We only want to visualize pixels that contain more than one cell, so we filter out pixels that do not meet this criterion.
# Filter for pixels that only contain more than one cell for visualization
vi <- colData(rastCt)$num_cell > 1
pos <- pos[vi, ] # Filter spatial coordinates
prop <- prop[vi, ] # Filter proportions matrix
# Check dimensions to ensure filtering was successful
dim(pos)
#> [1] 1035 2
dim(prop)
#> [1] 1035 16
scatterbar
Now that we have both the cell-type proportions and pixel position
coordinates, we can visualize the data using scatterbar
. We
pass the proportions and coordinates, along with custom colors, to
create a scatterbar
plot. Remember that both the
proportions and position data must be data frames in order to be passed
into scatterbar.
# Generate custom colors for the cell types
custom_colors <- sample(rainbow(length(levels(ct))))

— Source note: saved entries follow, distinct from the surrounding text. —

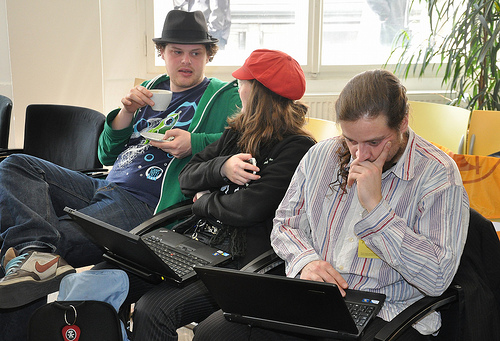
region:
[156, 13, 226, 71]
the hat the guy is wearing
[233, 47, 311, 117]
the hat the girl is wearing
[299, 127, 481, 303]
the guy in the white striped shirt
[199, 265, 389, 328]
the keyboard the guy in white is using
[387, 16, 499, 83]
the tree that is behind them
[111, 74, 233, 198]
the guy's green sweatshirt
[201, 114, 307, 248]
the girl's black jacket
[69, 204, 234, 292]
the girl's laptop she is using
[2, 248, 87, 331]
the guy in green's nike sneakers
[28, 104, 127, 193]
the empty chair next to the guy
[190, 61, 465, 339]
person on a couch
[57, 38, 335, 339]
person on a couch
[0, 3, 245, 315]
person on a couch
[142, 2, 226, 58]
medium sized black hat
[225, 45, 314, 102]
red hat with bill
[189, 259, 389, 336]
black plastic laptop computer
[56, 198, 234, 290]
black plastic laptop computer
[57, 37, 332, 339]
person wearing black shirt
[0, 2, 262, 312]
person wearing green sweater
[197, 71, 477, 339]
person with brown hair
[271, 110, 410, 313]
man is working on his laptop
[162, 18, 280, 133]
the two people are talking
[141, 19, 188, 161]
he is holding a cup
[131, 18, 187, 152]
he is holding a suacer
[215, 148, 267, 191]
she's holding a phone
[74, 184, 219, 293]
the la[top is on her lap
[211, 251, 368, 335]
the laptop is on his lap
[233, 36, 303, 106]
the hat is red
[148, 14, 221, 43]
the hat is black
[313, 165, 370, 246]
the shirt is stripped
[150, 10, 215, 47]
a man's black hat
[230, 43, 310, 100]
a red cap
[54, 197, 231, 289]
a black laptop computer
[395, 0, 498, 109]
part of a green tree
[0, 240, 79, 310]
a man's tennis shoe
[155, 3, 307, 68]
part of a window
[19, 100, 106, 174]
part of a black seat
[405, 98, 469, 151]
part of a yellow seat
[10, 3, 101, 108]
part of a white wall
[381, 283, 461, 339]
the arm of a chair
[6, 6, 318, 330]
A man and a woman talking to each other.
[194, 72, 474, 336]
A man sitting down looking at his laptop computer.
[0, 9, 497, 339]
Three people sitting beside each other.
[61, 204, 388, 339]
Two black laptop computers.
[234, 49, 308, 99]
An orange-red hat.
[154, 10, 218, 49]
A black hat.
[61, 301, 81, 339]
A red keychain.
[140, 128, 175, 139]
A small white saucer.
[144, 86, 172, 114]
A small white teacup.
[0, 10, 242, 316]
A guy sitting down holding a teacup up.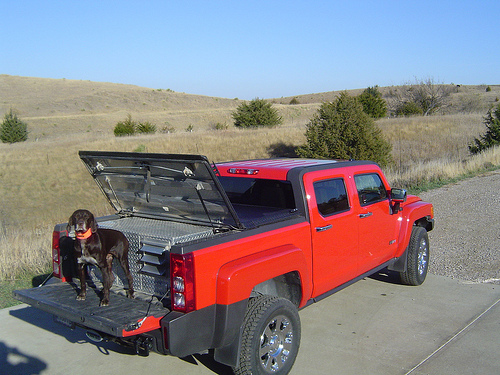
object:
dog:
[67, 213, 136, 298]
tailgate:
[13, 280, 169, 341]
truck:
[23, 152, 435, 373]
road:
[365, 174, 483, 374]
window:
[229, 174, 293, 209]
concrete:
[323, 289, 479, 364]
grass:
[403, 128, 456, 169]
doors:
[312, 166, 357, 291]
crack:
[403, 295, 495, 369]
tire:
[242, 294, 300, 374]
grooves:
[253, 300, 273, 311]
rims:
[260, 315, 295, 371]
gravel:
[444, 199, 484, 248]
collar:
[71, 229, 96, 240]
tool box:
[103, 218, 210, 300]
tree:
[309, 94, 388, 161]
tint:
[230, 181, 264, 194]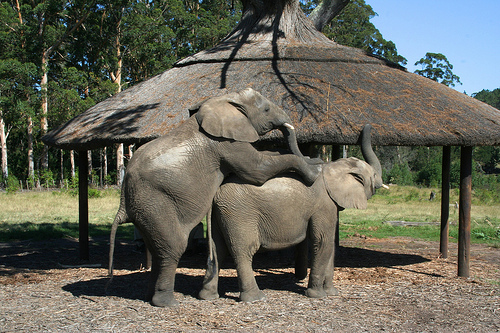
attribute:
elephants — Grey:
[101, 86, 378, 310]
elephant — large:
[107, 86, 325, 308]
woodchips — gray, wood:
[0, 237, 497, 329]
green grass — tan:
[388, 188, 440, 235]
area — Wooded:
[2, 0, 488, 187]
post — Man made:
[445, 129, 497, 275]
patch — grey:
[145, 130, 212, 170]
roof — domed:
[46, 4, 493, 156]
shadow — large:
[0, 221, 445, 302]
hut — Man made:
[43, 0, 498, 279]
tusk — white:
[284, 121, 298, 134]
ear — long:
[195, 95, 261, 142]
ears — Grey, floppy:
[186, 98, 257, 145]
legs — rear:
[139, 233, 193, 310]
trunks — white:
[1, 51, 132, 195]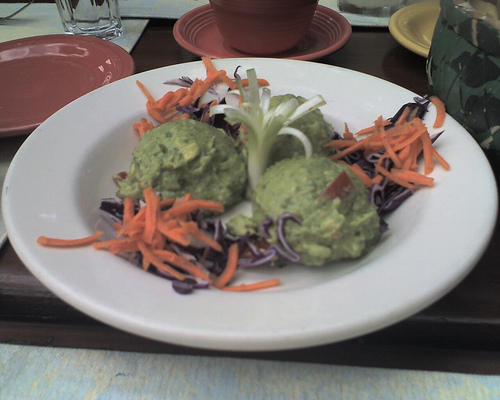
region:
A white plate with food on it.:
[2, 55, 499, 352]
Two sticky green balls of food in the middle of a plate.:
[123, 118, 380, 265]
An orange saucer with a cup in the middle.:
[173, 0, 353, 60]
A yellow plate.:
[388, 0, 444, 56]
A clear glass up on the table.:
[51, 0, 124, 40]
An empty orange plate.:
[0, 31, 134, 137]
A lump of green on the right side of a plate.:
[247, 158, 384, 268]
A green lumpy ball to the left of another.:
[118, 123, 245, 215]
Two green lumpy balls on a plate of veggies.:
[124, 118, 380, 267]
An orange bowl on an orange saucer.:
[211, 0, 320, 56]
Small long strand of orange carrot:
[36, 231, 108, 248]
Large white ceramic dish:
[4, 58, 499, 353]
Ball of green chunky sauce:
[226, 156, 384, 268]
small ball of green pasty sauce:
[113, 120, 249, 216]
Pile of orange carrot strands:
[325, 92, 450, 191]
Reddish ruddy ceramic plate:
[0, 34, 134, 136]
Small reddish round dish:
[211, 0, 321, 55]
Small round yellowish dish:
[389, 0, 445, 57]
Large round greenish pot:
[426, 0, 499, 162]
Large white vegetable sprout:
[211, 64, 327, 197]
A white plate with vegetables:
[1, 56, 497, 351]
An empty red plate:
[0, 32, 136, 139]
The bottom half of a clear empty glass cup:
[52, 0, 124, 43]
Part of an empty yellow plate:
[387, 0, 442, 58]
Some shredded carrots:
[37, 186, 282, 294]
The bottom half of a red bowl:
[210, 0, 319, 55]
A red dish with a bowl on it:
[170, 0, 351, 61]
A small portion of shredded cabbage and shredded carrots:
[322, 93, 450, 214]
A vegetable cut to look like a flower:
[207, 68, 324, 197]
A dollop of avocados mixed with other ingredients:
[250, 157, 380, 267]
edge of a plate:
[345, 319, 392, 345]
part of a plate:
[241, 307, 277, 356]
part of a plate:
[305, 308, 364, 370]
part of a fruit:
[311, 240, 347, 280]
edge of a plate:
[231, 300, 285, 370]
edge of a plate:
[263, 323, 307, 375]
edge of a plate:
[296, 317, 333, 353]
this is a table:
[76, 370, 115, 382]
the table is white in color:
[93, 365, 135, 383]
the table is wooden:
[51, 358, 106, 383]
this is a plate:
[233, 300, 294, 332]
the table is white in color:
[266, 298, 327, 328]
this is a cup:
[243, 10, 298, 37]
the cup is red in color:
[235, 3, 266, 20]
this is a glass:
[71, 5, 117, 31]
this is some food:
[156, 120, 374, 233]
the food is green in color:
[290, 167, 315, 193]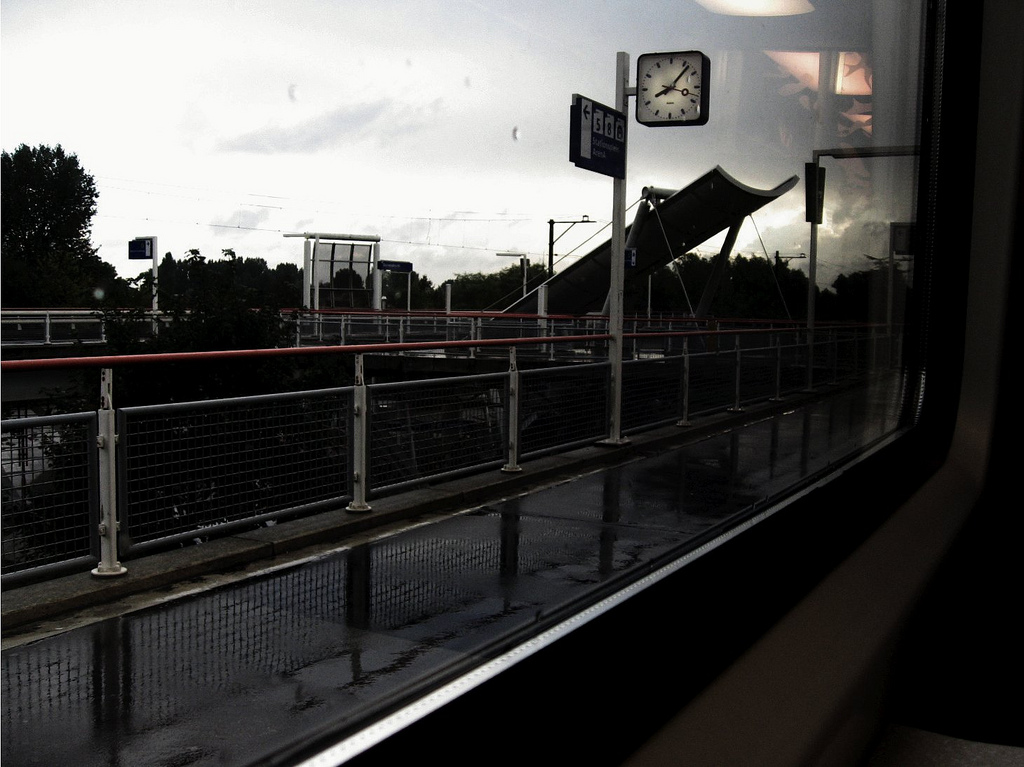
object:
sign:
[570, 93, 627, 179]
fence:
[9, 411, 116, 571]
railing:
[2, 325, 827, 371]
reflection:
[2, 471, 683, 762]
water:
[69, 512, 679, 727]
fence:
[366, 383, 514, 480]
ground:
[6, 394, 1018, 753]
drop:
[511, 124, 522, 139]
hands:
[654, 68, 700, 98]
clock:
[636, 50, 708, 127]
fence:
[124, 383, 349, 529]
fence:
[374, 517, 512, 619]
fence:
[514, 478, 607, 581]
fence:
[517, 359, 609, 454]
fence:
[739, 424, 775, 490]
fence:
[622, 355, 682, 434]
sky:
[4, 0, 897, 269]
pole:
[91, 366, 124, 579]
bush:
[5, 150, 97, 308]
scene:
[0, 6, 897, 619]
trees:
[161, 256, 282, 312]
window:
[8, 1, 945, 764]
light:
[769, 50, 873, 97]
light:
[841, 107, 876, 139]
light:
[701, 0, 813, 18]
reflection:
[695, 4, 876, 144]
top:
[5, 329, 615, 366]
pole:
[607, 40, 634, 559]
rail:
[121, 383, 361, 415]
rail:
[130, 496, 343, 546]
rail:
[371, 458, 504, 493]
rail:
[525, 357, 611, 381]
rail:
[690, 403, 737, 415]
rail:
[621, 350, 686, 369]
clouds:
[208, 96, 436, 154]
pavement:
[17, 445, 873, 663]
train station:
[5, 244, 917, 763]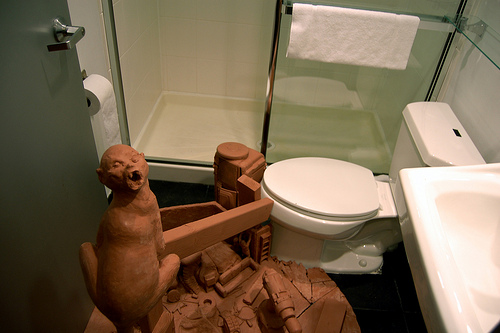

# Visualize the cell-type proportions using scatterbar
start.time <- Sys.time()
scatterbar::scatterbar(
prop, # Proportions matrix
data.frame(pos), # Spatial coordinates
colors = custom_colors, # Custom colors for each cell type
padding_x = 10, # Add padding to the x-axis
padding_y = 10, # Add padding to the y-axis
legend_title = "Cell Types" # Legend title
) + coord_fixed() # Maintain aspect ratio
#> Calculated size_x: 44.7069487500984
#> Calculated size_y: 44.7069487500984
#> Applied padding_x: 10
#> Applied padding_y: 10
This plot shows the proportion of each cell type within each pixel, with bars stacked to represent the composition of cell types. The colors correspond to different cell types, as defined by the custom color vector.